In the darkness of an assault on July 16, 1966, as the NVA was bearing down on his unit, Seath took the parts from two damaged M-60s and started reassembling one operable gun. "A rifle squad leader firing an M-79 over my left flank yelled, 'I can't hold 'em much longer….Hurry up, Ned,' " said Seath. About then, he took shrapnel in the shins, but finally he had a working gun. Firing first from a prone position and then from a standing position, Seath "continued the withering fire ultimately repelling the enemy's assault," according to the citation.

"I cut loose," he said, "I was moving the NVA down like a weed whacker."

The men Seath saved had children and grandchildren, and "there is no greater legacy than that," said Navy Secretary Ray Mabus, who presented the service's second-highest award to Seath.

The ceremony was the culmination of a seven-year effort by Seath's fellow Marines to secure him the recognition they felt he deserved. "Had it not been for Ned Seath getting that machine gun started, there is no doubt in my mind we would have been overrun," said Bill Hutton, who fought in a foxhole next to Seath during the attacks. When Hutton discovered in 2003 that Seath received only the Purple Heart for his actions that day, he approached and worked with retired Maj. Gen. David Richwine, who at the time of the fight was their company commander, to submit a Navy Cross recommendation. Hutton spent years tracking down former 3/4 Marines, and in 2008 he and Richwine submitted the recommendation to the Marine Corps for consideration.

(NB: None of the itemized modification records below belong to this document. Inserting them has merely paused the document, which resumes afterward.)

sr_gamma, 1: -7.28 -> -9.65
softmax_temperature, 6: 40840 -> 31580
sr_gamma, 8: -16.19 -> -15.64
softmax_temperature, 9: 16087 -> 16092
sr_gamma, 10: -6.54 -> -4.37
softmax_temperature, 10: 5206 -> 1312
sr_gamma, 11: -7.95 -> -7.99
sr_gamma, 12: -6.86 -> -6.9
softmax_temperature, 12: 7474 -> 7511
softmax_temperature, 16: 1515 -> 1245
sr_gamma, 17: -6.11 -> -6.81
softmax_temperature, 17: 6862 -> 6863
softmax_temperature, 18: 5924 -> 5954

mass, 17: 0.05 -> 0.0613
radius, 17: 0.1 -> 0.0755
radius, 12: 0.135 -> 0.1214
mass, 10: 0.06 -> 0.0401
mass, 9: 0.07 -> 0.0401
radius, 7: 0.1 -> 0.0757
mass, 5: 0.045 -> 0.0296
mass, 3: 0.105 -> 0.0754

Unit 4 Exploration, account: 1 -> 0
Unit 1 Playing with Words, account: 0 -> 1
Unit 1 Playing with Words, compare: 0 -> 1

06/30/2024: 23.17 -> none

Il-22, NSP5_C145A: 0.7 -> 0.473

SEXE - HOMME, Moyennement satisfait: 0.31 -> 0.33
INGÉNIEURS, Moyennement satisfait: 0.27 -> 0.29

At the awarding ceremony, Seath was also presented the Bronze Star Medal with V Device, a medal for which he was approved in the 1960s but never received. Seath earned the medal for his actions the previous day, July 15, 1966, when he crawled under sniper fire to pull a wounded Marine, Corporal Blake, to safety. "I crawled out, grabbed him by his good leg and dragged him back. About halfway, that sniper grazed my helmet, and the round went in at the bottom of my spine about a half-inch," Seath said. "I got Blake back, and now I knew where that sniper was, so I got on the M-60 and almost cut him in half. Randy Jerral, Frank West and I then rushed the position, and from there we protected our flank and corpsmen."